> **INSTRUCTIONS FOR THE TASK**: Write out exactly the lines from the one holding "pinky mcp: (176, 245)" to the last line of the entries, both ends included and nothing else, without the pictures.

> **MATERIALS PROVIDED**:
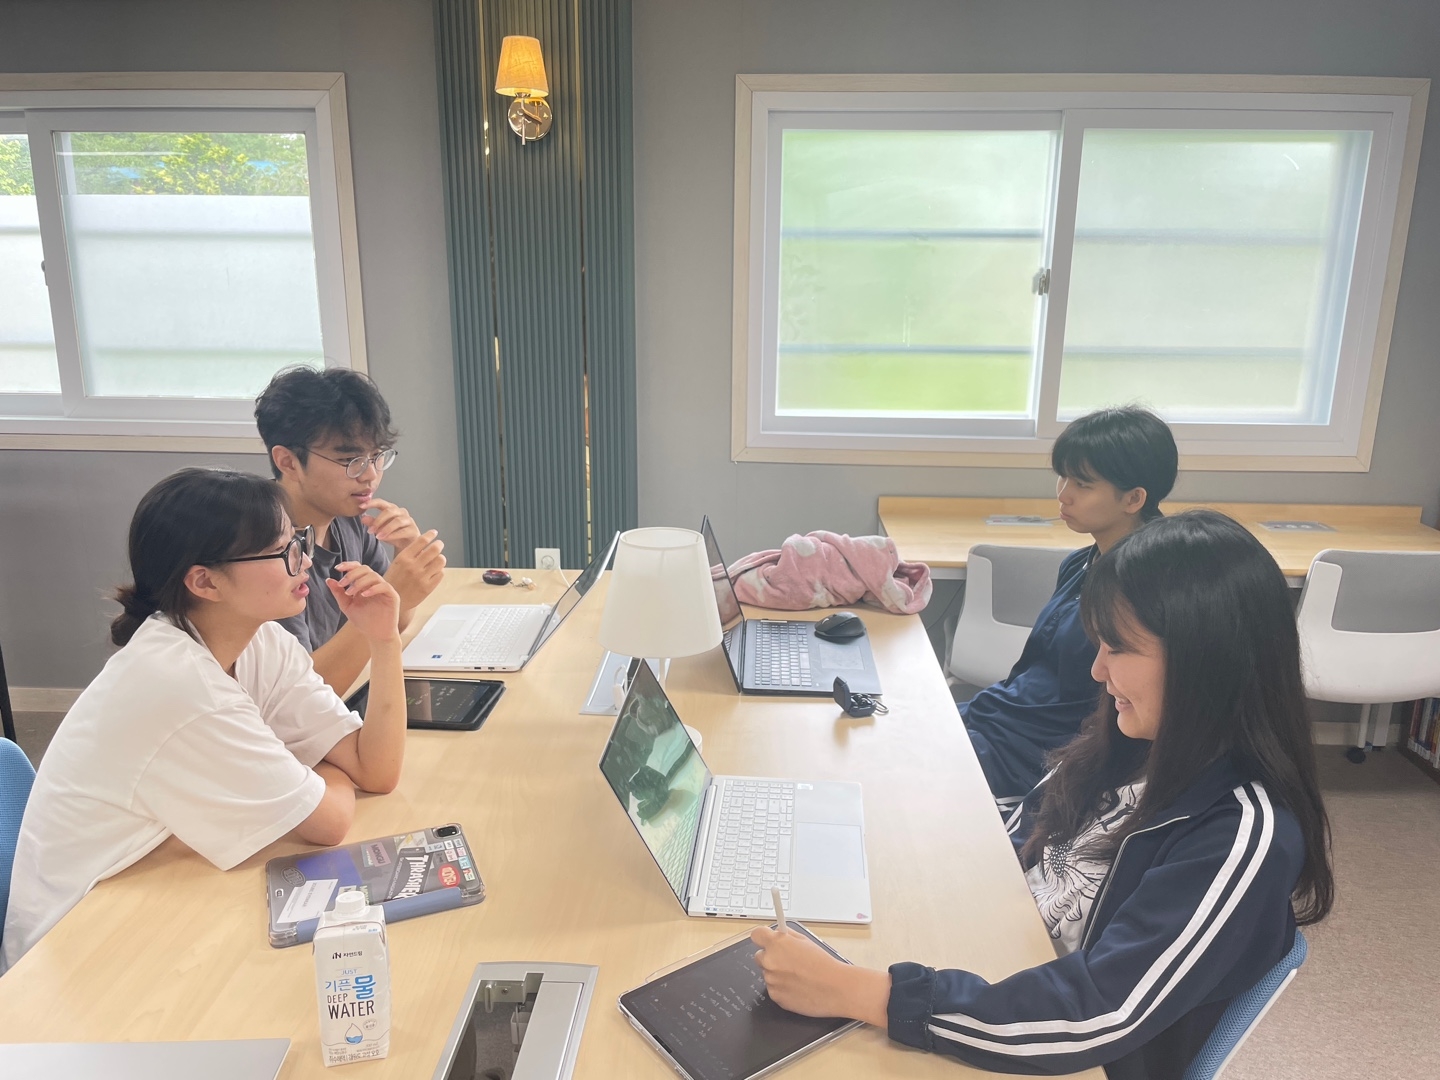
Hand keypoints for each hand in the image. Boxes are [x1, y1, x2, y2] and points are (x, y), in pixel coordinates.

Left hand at [325, 562, 400, 643]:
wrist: (376, 635)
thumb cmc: (364, 621)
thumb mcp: (347, 606)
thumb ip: (339, 593)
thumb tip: (329, 580)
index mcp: (365, 584)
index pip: (358, 568)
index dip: (348, 565)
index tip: (337, 568)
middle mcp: (375, 584)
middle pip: (365, 569)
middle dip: (352, 574)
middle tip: (342, 584)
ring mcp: (384, 589)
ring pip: (374, 576)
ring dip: (359, 582)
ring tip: (350, 593)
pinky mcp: (392, 596)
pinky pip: (384, 586)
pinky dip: (373, 588)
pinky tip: (364, 595)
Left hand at [359, 498, 421, 549]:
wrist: (407, 547)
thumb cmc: (394, 536)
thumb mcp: (380, 530)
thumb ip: (372, 523)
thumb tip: (363, 518)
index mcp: (392, 509)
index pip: (381, 502)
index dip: (371, 503)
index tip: (361, 506)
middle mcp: (401, 512)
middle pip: (390, 511)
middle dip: (378, 521)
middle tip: (370, 530)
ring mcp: (409, 521)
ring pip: (397, 521)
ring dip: (385, 528)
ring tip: (377, 536)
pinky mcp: (413, 530)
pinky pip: (403, 531)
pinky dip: (393, 535)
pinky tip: (385, 539)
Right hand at [383, 530, 445, 609]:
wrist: (391, 601)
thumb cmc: (393, 581)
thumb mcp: (396, 564)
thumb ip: (411, 554)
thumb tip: (427, 543)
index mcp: (403, 558)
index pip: (421, 541)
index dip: (430, 535)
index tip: (434, 533)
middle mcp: (413, 566)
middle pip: (435, 549)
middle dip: (439, 544)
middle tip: (439, 544)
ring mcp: (421, 577)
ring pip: (440, 560)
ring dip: (440, 558)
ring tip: (437, 559)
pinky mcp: (428, 587)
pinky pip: (441, 573)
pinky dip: (439, 571)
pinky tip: (434, 572)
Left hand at [750, 926, 890, 1025]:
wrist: (835, 988)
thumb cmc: (824, 965)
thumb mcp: (806, 941)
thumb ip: (788, 936)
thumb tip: (779, 933)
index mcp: (776, 944)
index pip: (756, 935)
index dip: (763, 937)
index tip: (767, 940)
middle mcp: (769, 961)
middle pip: (759, 956)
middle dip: (771, 957)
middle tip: (787, 961)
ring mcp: (771, 980)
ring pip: (768, 974)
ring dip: (777, 974)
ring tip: (798, 976)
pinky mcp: (775, 997)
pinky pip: (774, 989)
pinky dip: (782, 988)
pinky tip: (798, 987)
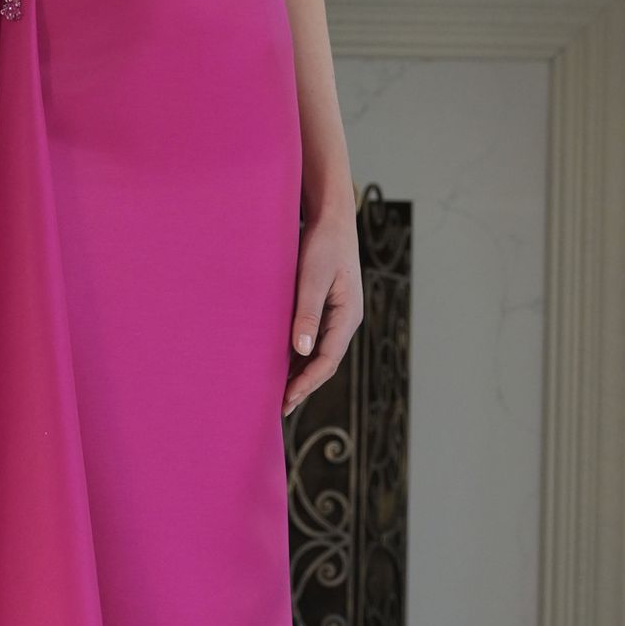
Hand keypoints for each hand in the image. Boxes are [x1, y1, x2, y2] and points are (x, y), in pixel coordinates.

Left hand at [284, 196, 361, 417]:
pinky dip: (297, 354)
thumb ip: (308, 313)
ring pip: (318, 352)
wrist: (331, 218)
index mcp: (347, 316)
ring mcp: (336, 315)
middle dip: (303, 385)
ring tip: (277, 392)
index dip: (306, 383)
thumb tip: (301, 350)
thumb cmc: (323, 244)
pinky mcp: (325, 308)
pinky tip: (281, 362)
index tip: (286, 400)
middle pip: (323, 362)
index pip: (327, 360)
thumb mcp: (313, 278)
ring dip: (299, 372)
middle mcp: (344, 320)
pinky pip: (312, 338)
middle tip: (278, 407)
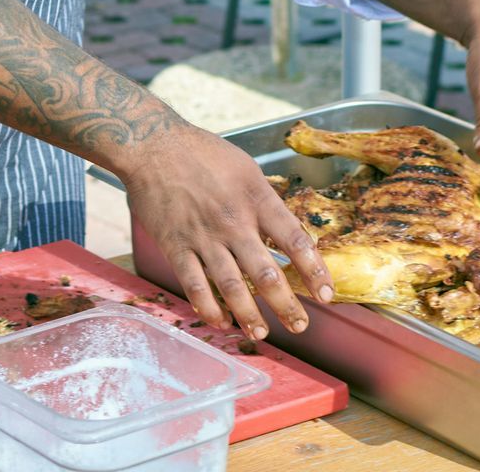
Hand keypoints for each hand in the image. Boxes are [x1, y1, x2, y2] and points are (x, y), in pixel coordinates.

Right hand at [120, 125, 332, 338]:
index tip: (327, 294)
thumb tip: (286, 231)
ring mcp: (204, 236)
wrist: (152, 146)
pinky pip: (195, 285)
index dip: (315, 271)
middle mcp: (234, 222)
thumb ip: (266, 201)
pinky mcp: (176, 245)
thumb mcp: (246, 169)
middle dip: (287, 305)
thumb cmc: (202, 153)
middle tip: (300, 325)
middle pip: (267, 273)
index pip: (295, 241)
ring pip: (232, 286)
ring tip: (261, 334)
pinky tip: (220, 321)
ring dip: (250, 315)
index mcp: (256, 199)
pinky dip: (209, 308)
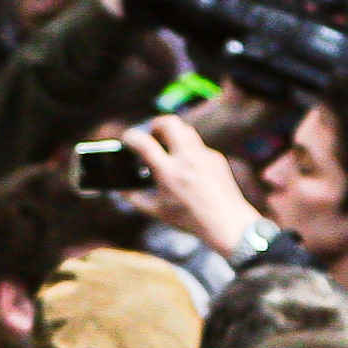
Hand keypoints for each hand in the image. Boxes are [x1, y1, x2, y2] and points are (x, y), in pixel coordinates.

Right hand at [121, 115, 264, 254]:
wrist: (228, 223)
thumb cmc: (190, 220)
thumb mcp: (157, 211)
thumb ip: (135, 199)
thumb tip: (120, 190)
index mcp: (169, 172)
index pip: (143, 142)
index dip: (130, 136)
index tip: (127, 139)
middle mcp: (187, 159)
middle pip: (169, 123)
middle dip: (155, 124)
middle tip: (151, 135)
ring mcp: (204, 156)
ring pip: (185, 129)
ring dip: (172, 133)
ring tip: (166, 146)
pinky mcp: (216, 158)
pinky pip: (197, 145)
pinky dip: (187, 149)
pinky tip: (186, 165)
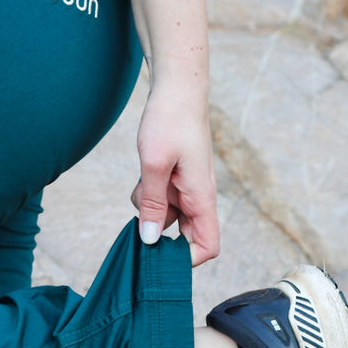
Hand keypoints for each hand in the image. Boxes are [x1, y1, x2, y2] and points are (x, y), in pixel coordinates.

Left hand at [131, 83, 219, 265]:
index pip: (207, 246)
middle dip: (158, 230)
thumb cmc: (169, 122)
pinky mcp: (177, 179)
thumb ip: (152, 204)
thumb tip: (149, 240)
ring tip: (143, 180)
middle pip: (182, 235)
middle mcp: (198, 197)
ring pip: (165, 216)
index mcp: (202, 198)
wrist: (176, 89)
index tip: (159, 254)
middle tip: (140, 214)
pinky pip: (160, 199)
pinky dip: (148, 193)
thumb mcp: (153, 166)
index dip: (187, 259)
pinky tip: (144, 173)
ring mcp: (187, 188)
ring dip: (148, 208)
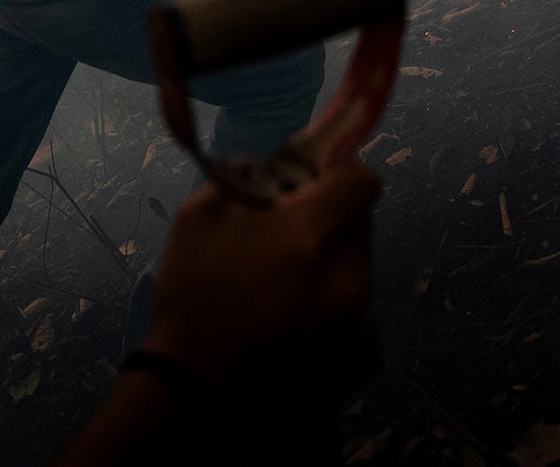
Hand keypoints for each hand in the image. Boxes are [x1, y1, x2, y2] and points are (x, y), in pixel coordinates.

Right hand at [144, 160, 380, 387]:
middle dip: (330, 220)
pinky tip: (298, 322)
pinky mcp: (366, 356)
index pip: (361, 181)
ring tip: (288, 288)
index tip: (312, 182)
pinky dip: (337, 307)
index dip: (338, 173)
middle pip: (360, 225)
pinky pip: (361, 310)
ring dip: (333, 264)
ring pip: (360, 267)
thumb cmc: (193, 299)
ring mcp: (362, 322)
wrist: (197, 394)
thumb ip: (245, 177)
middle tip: (289, 237)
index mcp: (308, 237)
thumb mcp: (199, 217)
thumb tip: (276, 164)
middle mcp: (348, 278)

> **ANSWER BOX**:
pinky mcp: (176, 245)
thumb mcp: (246, 169)
middle dip: (287, 305)
thumb cmc: (202, 153)
middle tip: (300, 325)
middle pip: (267, 273)
index pip: (295, 241)
ring pip: (232, 286)
ring tip: (261, 334)
pinky tip: (220, 321)
ring dip: (250, 315)
index mcp: (256, 199)
pinky dip: (209, 308)
Hand keypoints for each hand in the image. Boxes are [x1, y1, x2, y2] and points are (x, y), in pixel coordinates.

Right hand at [121, 115, 264, 254]:
wrist: (228, 223)
thumb cmc: (190, 220)
thumb mcp: (157, 211)
thumb ip: (135, 199)
thumb tip: (120, 190)
index mcp: (169, 172)
index pip: (143, 142)
index dip: (130, 136)
index tip: (127, 139)
middle mcp: (187, 159)
middle pip: (169, 123)
middle dip: (155, 124)
middle tip: (151, 135)
ring mcp: (204, 156)
ring pip: (185, 129)
ring dip: (172, 133)
ring tip: (166, 146)
pinky mcp: (216, 158)
pinky pip: (197, 145)
pinky dip: (187, 149)
pinky tip: (186, 165)
Hand keypoints for each hand in the image. Boxes are [x1, y1, x2, y2] and points are (x, y), in pixel coordinates.

Left hand at [131, 83, 219, 265]:
index pip: (207, 246)
middle dip: (158, 230)
thumb cmc: (169, 122)
pinky mcp: (177, 179)
thumb ip: (152, 204)
thumb tip: (149, 240)
ring tip: (143, 180)
middle pip: (182, 235)
middle mcp: (198, 197)
ring pip: (165, 216)
index mcp: (202, 198)
wrist: (176, 89)
index tip: (159, 254)
middle tip: (140, 214)
pinky pip: (160, 199)
pinky dip: (148, 193)
thumb mcp: (153, 166)
index dip: (187, 259)
pinky tip: (144, 173)
ring mcp: (187, 188)
ring dip: (148, 208)
Hand keypoints for each hand in the image. Boxes are [x1, y1, x2, y2] and points are (x, y), in pixel coordinates.

Right hand at [144, 160, 380, 387]:
middle dip: (330, 220)
pinky tip: (298, 322)
pinky mcp: (366, 356)
index pip: (361, 181)
ring tip: (288, 288)
index tip: (312, 182)
pinky dip: (337, 307)
index dip: (338, 173)
middle pip: (360, 225)
pinky pip: (361, 310)
ring dip: (333, 264)
ring pip: (360, 267)
thumb cmc: (193, 299)
ring mcp: (362, 322)
wrist: (197, 394)
thumb ip: (245, 177)
middle tip: (289, 237)
index mcp: (308, 237)
thumb mcp: (199, 217)
thumb tip: (276, 164)
middle mcp: (348, 278)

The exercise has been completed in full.